* **WHAT IS NEEDED**
Print the lines of the listing below without any change, from the line with "4988005820228 | Alive |" through the line with "Together Forever |", both included.

»»

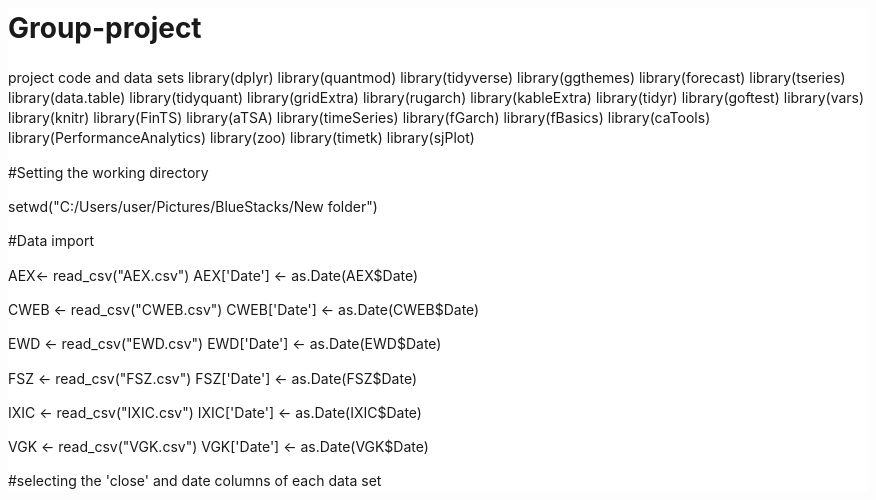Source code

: # Group-project
project code and data sets
library(dplyr)
library(quantmod)
library(tidyverse)
library(ggthemes)
library(forecast)
library(tseries)
library(data.table)
library(tidyquant)
library(gridExtra)
library(rugarch)
library(kableExtra)
library(tidyr)
library(goftest)
library(vars)
library(knitr)
library(FinTS)
library(aTSA)
library(timeSeries)
library(fGarch)
library(fBasics)
library(caTools)
library(PerformanceAnalytics)
library(zoo)
library(timetk)
library(sjPlot)

#Setting the working directory

setwd("C:/Users/user/Pictures/BlueStacks/New folder")

#Data import

AEX<- read_csv("AEX.csv")
AEX['Date'] <- as.Date(AEX$Date)

CWEB <- read_csv("CWEB.csv")
CWEB['Date'] <- as.Date(CWEB$Date)

EWD <- read_csv("EWD.csv")
EWD['Date'] <- as.Date(EWD$Date)

FSZ <- read_csv("FSZ.csv")
FSZ['Date'] <- as.Date(FSZ$Date)

IXIC <- read_csv("IXIC.csv")
IXIC['Date'] <- as.Date(IXIC$Date)

VGK <- read_csv("VGK.csv")
VGK['Date'] <- as.Date(VGK$Date)

#selecting the 'close' and date columns of each data set
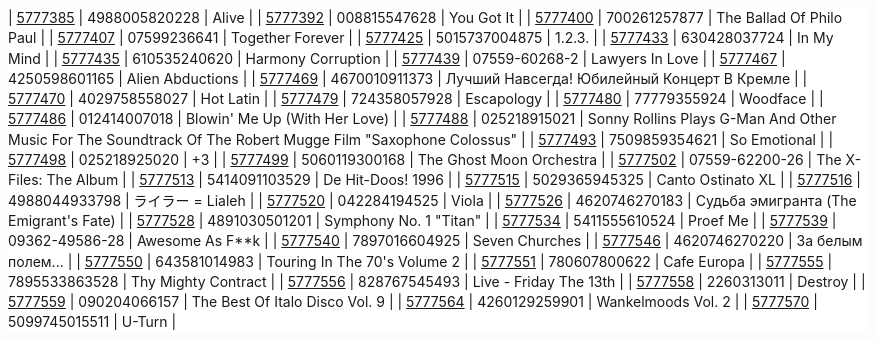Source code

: | [5777385](https://www.discogs.com/release/5777385) | 4988005820228 | Alive |
| [5777392](https://www.discogs.com/release/5777392) | 008815547628 | You Got It |
| [5777400](https://www.discogs.com/release/5777400) | 700261257877 | The Ballad Of Philo Paul |
| [5777407](https://www.discogs.com/release/5777407) | 07599236641 | Together Forever |
| [5777425](https://www.discogs.com/release/5777425) | 5015737004875 | 1.2.3. |
| [5777433](https://www.discogs.com/release/5777433) | 630428037724 | In My Mind |
| [5777435](https://www.discogs.com/release/5777435) | 610535240620 | Harmony Corruption |
| [5777439](https://www.discogs.com/release/5777439) | 07559-60268-2 | Lawyers In Love |
| [5777467](https://www.discogs.com/release/5777467) | 4250598601165 | Alien Abductions |
| [5777469](https://www.discogs.com/release/5777469) | 4670010911373 | Лучший Навсегда! Юбилейный Концерт В Кремле |
| [5777470](https://www.discogs.com/release/5777470) | 4029758558027 | Hot Latin |
| [5777479](https://www.discogs.com/release/5777479) | 724358057928 | Escapology |
| [5777480](https://www.discogs.com/release/5777480) | 77779355924 | Woodface |
| [5777486](https://www.discogs.com/release/5777486) | 012414007018 | Blowin' Me Up (With Her Love) |
| [5777488](https://www.discogs.com/release/5777488) | 025218915021 | Sonny Rollins Plays G-Man And Other Music For The Soundtrack Of The Robert Mugge Film "Saxophone Colossus" |
| [5777493](https://www.discogs.com/release/5777493) | 7509859354621 | So Emotional |
| [5777498](https://www.discogs.com/release/5777498) | 025218925020 | +3 |
| [5777499](https://www.discogs.com/release/5777499) | 5060119300168 | The Ghost Moon Orchestra |
| [5777502](https://www.discogs.com/release/5777502) | 07559-62200-26 | The X-Files: The Album |
| [5777513](https://www.discogs.com/release/5777513) | 5414091103529 | De Hit-Doos! 1996 |
| [5777515](https://www.discogs.com/release/5777515) | 5029365945325 | Canto Ostinato XL |
| [5777516](https://www.discogs.com/release/5777516) | 4988044933798 | ライラー = Lialeh |
| [5777520](https://www.discogs.com/release/5777520) | 042284194525 | Viola |
| [5777526](https://www.discogs.com/release/5777526) | 4620746270183 | Судьба эмигранта (The Emigrant's Fate) |
| [5777528](https://www.discogs.com/release/5777528) | 4891030501201 | Symphony No. 1 "Titan" |
| [5777534](https://www.discogs.com/release/5777534) | 5411555610524 | Proef Me |
| [5777539](https://www.discogs.com/release/5777539) | 09362-49586-28 | Awesome As F**k |
| [5777540](https://www.discogs.com/release/5777540) | 7897016604925 | Seven Churches |
| [5777546](https://www.discogs.com/release/5777546) | 4620746270220 | За белым полем... |
| [5777550](https://www.discogs.com/release/5777550) | 643581014983 | Touring In The 70's  Volume 2 |
| [5777551](https://www.discogs.com/release/5777551) | 780607800622 | Cafe Europa |
| [5777555](https://www.discogs.com/release/5777555) | 7895533863528 | Thy Mighty Contract |
| [5777556](https://www.discogs.com/release/5777556) | 828767545493 | Live - Friday The 13th |
| [5777558](https://www.discogs.com/release/5777558) | 2260313011 | Destroy |
| [5777559](https://www.discogs.com/release/5777559) | 090204066157 | The Best Of Italo Disco Vol. 9 |
| [5777564](https://www.discogs.com/release/5777564) | 4260129259901 | Wankelmoods Vol. 2 |
| [5777570](https://www.discogs.com/release/5777570) | 5099745015511 | U-Turn |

««

* **SOLUTION FOR THIS PROBLEM**
: | [5777385](https://www.discogs.com/release/5777385) | 4988005820228 | Alive |
| [5777392](https://www.discogs.com/release/5777392) | 008815547628 | You Got It |
| [5777400](https://www.discogs.com/release/5777400) | 700261257877 | The Ballad Of Philo Paul |
| [5777407](https://www.discogs.com/release/5777407) | 07599236641 | Together Forever |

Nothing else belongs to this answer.